Hoy me han preguntado en clase por qué me dedico a la docencia. Ante un comentario sobre mis estudios universitarios y me elección personal por la docencia, algunos se han sorprendido porque no creen que nadie quiera hoy día aguantar a unos jóvenes alumnos en un aula. No se explican que, salvo por las vacaciones escolares, podamos elegir ser profesores por simple gusto o vocación.
Puede que la docencia esté en horas bajas, pese a que no es un trabajo que se sitúe entre los menos deseados, y que las vocaciones y las ganas de participar en este sector profesional estén disminuyendo o tan solo creciendo como una opción de trabajo estable y decentemente retribuido. Parece incluso que hay cierto déficit de docentes en algunas especialidades; seguramente a causa de la existencia de alternativas con mejores condiciones económicas y mayores posibilidades de desarrollo profesional.

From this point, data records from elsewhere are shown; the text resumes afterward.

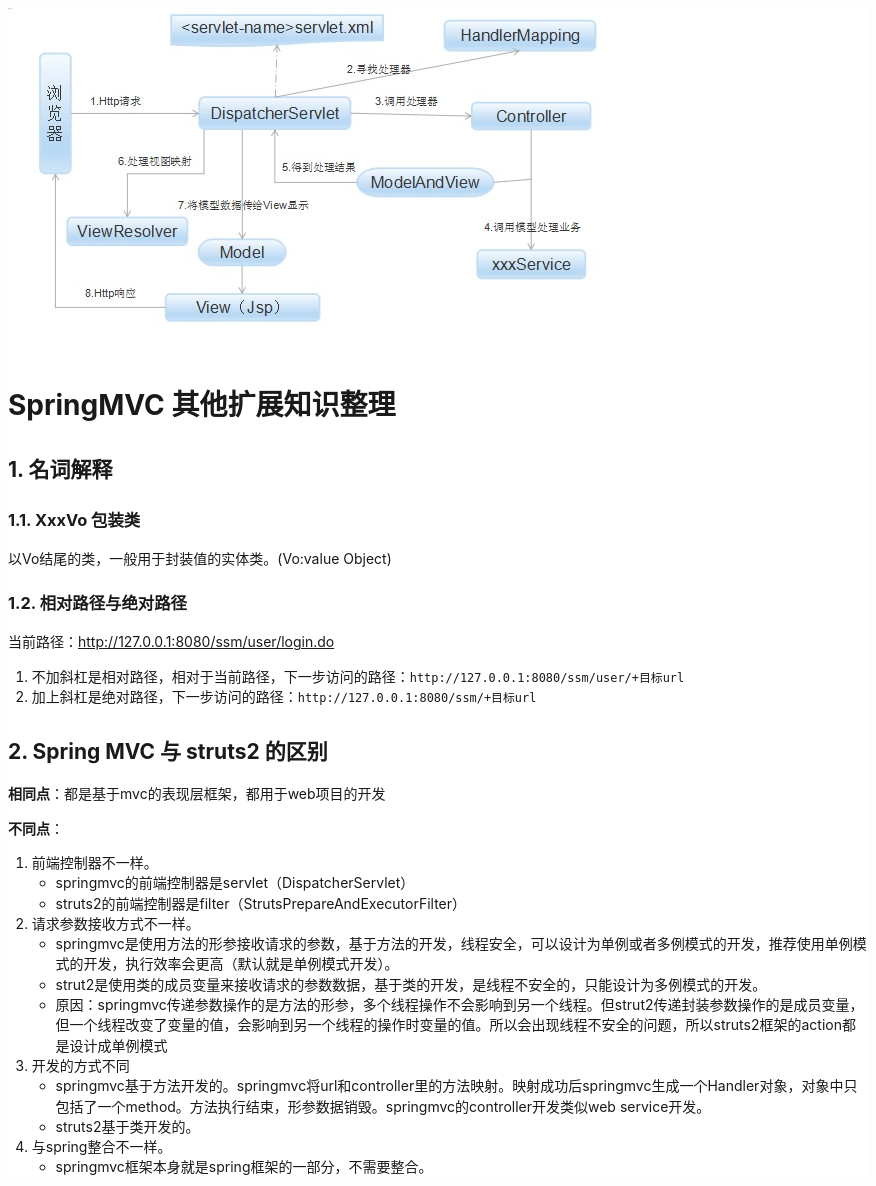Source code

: ![](images/20200918135212093_9963.jpg)

# SpringMVC 其他扩展知识整理

## 1. 名词解释

### 1.1. XxxVo 包装类

以Vo结尾的类，一般用于封装值的实体类。(Vo:value Object)

### 1.2. 相对路径与绝对路径

当前路径：http://127.0.0.1:8080/ssm/user/login.do

1. 不加斜杠是相对路径，相对于当前路径，下一步访问的路径：`http://127.0.0.1:8080/ssm/user/+目标url`
2. 加上斜杠是绝对路径，下一步访问的路径：`http://127.0.0.1:8080/ssm/+目标url`

## 2. Spring MVC 与 struts2 的区别

**相同点**：都是基于mvc的表现层框架，都用于web项目的开发

**不同点**：

1.	前端控制器不一样。
    - springmvc的前端控制器是servlet（DispatcherServlet）
    - struts2的前端控制器是filter（StrutsPrepareAndExecutorFilter）
2.	请求参数接收方式不一样。
    - springmvc是使用方法的形参接收请求的参数，基于方法的开发，线程安全，可以设计为单例或者多例模式的开发，推荐使用单例模式的开发，执行效率会更高（默认就是单例模式开发）。
    - strut2是使用类的成员变量来接收请求的参数数据，基于类的开发，是线程不安全的，只能设计为多例模式的开发。
    - 原因：springmvc传递参数操作的是方法的形参，多个线程操作不会影响到另一个线程。但strut2传递封装参数操作的是成员变量，但一个线程改变了变量的值，会影响到另一个线程的操作时变量的值。所以会出现线程不安全的问题，所以struts2框架的action都是设计成单例模式
3.	开发的方式不同
    - springmvc基于方法开发的。springmvc将url和controller里的方法映射。映射成功后springmvc生成一个Handler对象，对象中只包括了一个method。方法执行结束，形参数据销毁。springmvc的controller开发类似web service开发。
    - struts2基于类开发的。
4.	与spring整合不一样。
    - springmvc框架本身就是spring框架的一部分，不需要整合。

Una escasez que se observa a nivel internacional y que presenta incluso un problema con el envejecimiento de las actuales plantillas de profesores.
La mala prensa, la elevada exigencia de parte de las familias, el descrédito de la figura docente entre parte de los alumnos junto a la sobrecarga administrativa y ampliación sin límite de nuestras funciones, son parte de ese descontento o falta de ilusión por comenzar o continuar como enseñante. Hoy son pocos los que se aventuran a pedir una plaza a muchos kilómetros de distancia. La comodidad y la búsqueda de mejores condiciones laborales también condicionan la cobertura de ciertas vacantes pese a la juventud de los candidatos. Consecuencias también de una menor tasa de desempleo. Y que dure.
La docencia quema. Es agotadora. Seguir el ritmo de preparación de clases, correciones, diseño de actividades, actualización docente, matenimiento del orden, prestar atención a todos los estudiantes y, tratar de innovar o al menos mejorar la enseñanza, convierte la docencia en una tarea exigente y abrumadora. Los trienios o sexenios mejoran la nómina pero, a cambio, el agotamiento físico y mental va dejando huella. No sé si la vocación, la ilusión o la personalidad de cada uno, son las que acaban añadiendo esa energía adicional que requiere esta profesión. Una profesión en la que nos encontramos, para bien o para mal, solos en el aula. Donde hacer más o menos está en tus manos. Donde tú eres principalmente quien te exiges unos resultados. Y a menudo se vuelve ingrata, solo percibimos conflictos o no acabamos de ver la posibilidad de trascender en ese chaval o muchacha que han acabado enderezando su vida a través de los estudios y un buen empleo.
Pero el día a día se lo come todo. Vivimos pensando en el próximo puente o vacaciones escolares. Como no podía ser de otra forma. Algunos raritos disfrutamos leyendo sobre educación pero, más aún, haciendo planes con la familia o las amistades. Sin embargo, también estamos agradecidos a lo que diferencia esta profesión de muchas otras: trabajamos siempre con gente joven que nos rejuvenece si muestras un mínimo de empatía; cada curso ofrece nuevos retos o formas de abordar tu enseñanza (se aburre quien quiere); los afectos y lazos personales que se tejen aportan un sentido vital a tu labor profesional; e incluso la docencia es la excusa perfecta para seguir aprendiendo y desarrollando el interés particular por unas disciplinas.
Yo, sin duda, aquí me quedo. Estoy seguro que no encontraría un mejor trabajo (pese a las enormes desigualdades labores que contemplan las distintas administraciones educativas según tu localización geográfica o titularidad del centro educativo). Tengo claros mis motivos para ser docente.